Task statement.
In the records below, find the line with "thumb ip: (185, 121)", then retype it and every following line exactly, stopping after the line with "thumb ip: (70, 56)". Leave the pictures out.

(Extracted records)
★ ★ ★
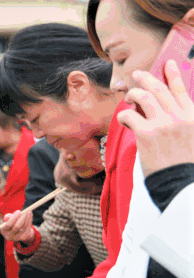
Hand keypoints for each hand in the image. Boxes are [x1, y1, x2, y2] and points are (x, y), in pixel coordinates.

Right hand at [0, 210, 34, 244]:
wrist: (19, 231)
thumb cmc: (12, 222)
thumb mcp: (8, 219)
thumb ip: (8, 217)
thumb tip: (8, 217)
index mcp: (3, 231)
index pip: (8, 225)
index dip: (14, 218)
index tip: (19, 211)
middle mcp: (9, 236)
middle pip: (17, 227)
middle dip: (22, 218)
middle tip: (25, 211)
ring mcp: (17, 238)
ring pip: (24, 226)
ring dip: (27, 218)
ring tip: (28, 211)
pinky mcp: (24, 237)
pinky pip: (28, 228)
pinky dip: (29, 220)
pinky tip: (30, 214)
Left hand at [117, 59, 193, 176]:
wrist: (180, 182)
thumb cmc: (186, 164)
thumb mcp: (193, 136)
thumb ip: (185, 121)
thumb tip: (171, 109)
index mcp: (192, 116)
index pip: (181, 89)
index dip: (174, 74)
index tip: (169, 63)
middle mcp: (178, 116)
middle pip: (159, 89)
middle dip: (147, 78)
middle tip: (137, 74)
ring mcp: (162, 123)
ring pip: (144, 97)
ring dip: (133, 94)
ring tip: (128, 98)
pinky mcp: (146, 134)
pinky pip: (130, 116)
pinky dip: (124, 115)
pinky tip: (123, 119)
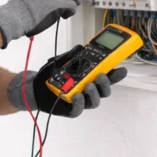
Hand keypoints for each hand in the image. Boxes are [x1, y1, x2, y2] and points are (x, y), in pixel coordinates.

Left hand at [8, 60, 127, 117]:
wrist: (34, 87)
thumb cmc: (51, 75)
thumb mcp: (60, 62)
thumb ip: (70, 56)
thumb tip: (80, 47)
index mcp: (89, 78)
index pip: (106, 77)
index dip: (115, 75)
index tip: (121, 69)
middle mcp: (88, 90)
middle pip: (104, 91)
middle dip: (105, 84)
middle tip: (100, 76)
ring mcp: (81, 100)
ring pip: (95, 101)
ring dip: (94, 93)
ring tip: (87, 86)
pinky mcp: (71, 110)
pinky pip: (79, 109)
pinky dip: (79, 103)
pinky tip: (76, 96)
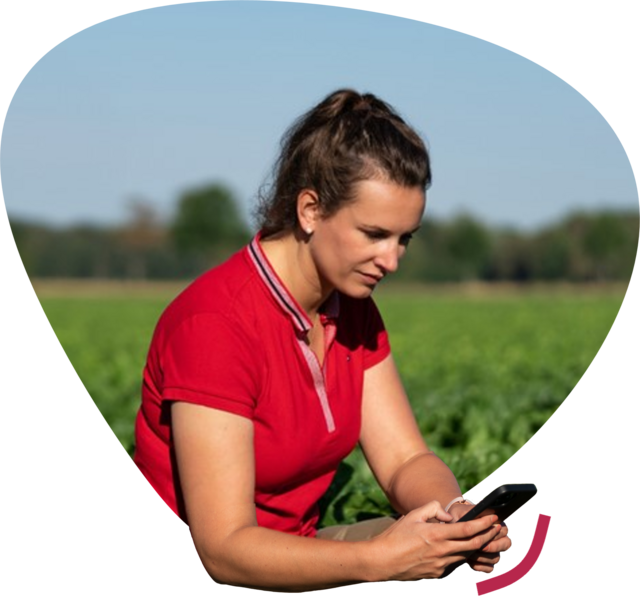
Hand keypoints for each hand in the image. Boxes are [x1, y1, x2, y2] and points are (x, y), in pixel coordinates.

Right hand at [367, 501, 503, 582]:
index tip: (494, 518)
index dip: (484, 524)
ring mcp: (441, 566)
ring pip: (465, 555)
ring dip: (476, 547)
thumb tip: (447, 516)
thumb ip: (433, 509)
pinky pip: (453, 564)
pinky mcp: (437, 575)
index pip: (467, 529)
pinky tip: (458, 550)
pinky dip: (459, 556)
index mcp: (436, 534)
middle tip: (498, 528)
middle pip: (474, 545)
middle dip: (488, 535)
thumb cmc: (396, 536)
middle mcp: (442, 551)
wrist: (382, 562)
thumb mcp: (412, 515)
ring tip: (483, 537)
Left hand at [446, 502, 511, 575]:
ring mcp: (493, 551)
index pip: (504, 529)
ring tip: (468, 553)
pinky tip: (469, 561)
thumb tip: (482, 516)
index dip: (494, 534)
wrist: (450, 524)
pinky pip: (490, 569)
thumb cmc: (459, 516)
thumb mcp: (463, 512)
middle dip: (492, 547)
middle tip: (478, 547)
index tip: (481, 535)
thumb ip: (473, 513)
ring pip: (497, 558)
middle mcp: (498, 537)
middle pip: (506, 544)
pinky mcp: (486, 561)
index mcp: (495, 523)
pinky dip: (480, 567)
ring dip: (483, 557)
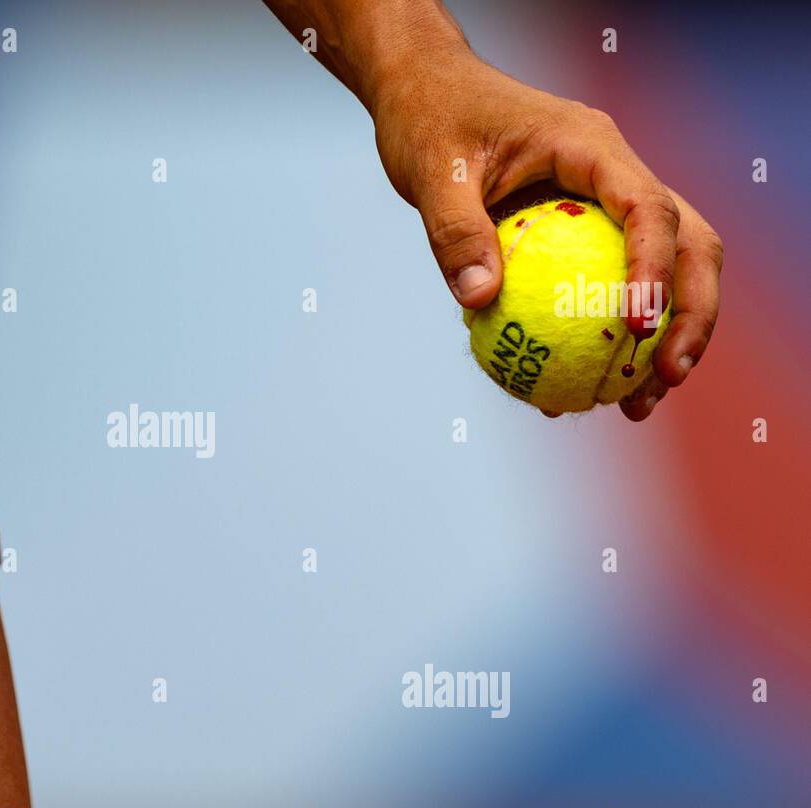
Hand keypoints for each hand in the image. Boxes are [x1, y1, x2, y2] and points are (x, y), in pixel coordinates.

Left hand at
★ ★ ★
Answer section.
thumb ip: (185, 121)
thumb tip: (171, 109)
index mcp: (192, 116)
index pip: (181, 89)
index dip: (174, 74)
index tip: (169, 63)
middle mcp: (178, 116)
middle pip: (159, 89)
middle dip: (147, 78)
middle tip: (137, 74)
ring mcp: (162, 123)
ring pip: (144, 97)
ring dip: (133, 94)
ring tip: (128, 98)
pinky mcp: (146, 134)
pinky pip: (130, 116)
pinky dip: (124, 115)
pinky tip: (123, 119)
Hand keypoints for each hand in the image. Boxes are [x1, y1, x2, y2] and points are (x, y), in pixel coordinates.

Left hand at [8, 60, 127, 117]:
wrist: (34, 87)
thumb cmc: (51, 75)
thumb mcp: (60, 62)
thumb ip: (70, 56)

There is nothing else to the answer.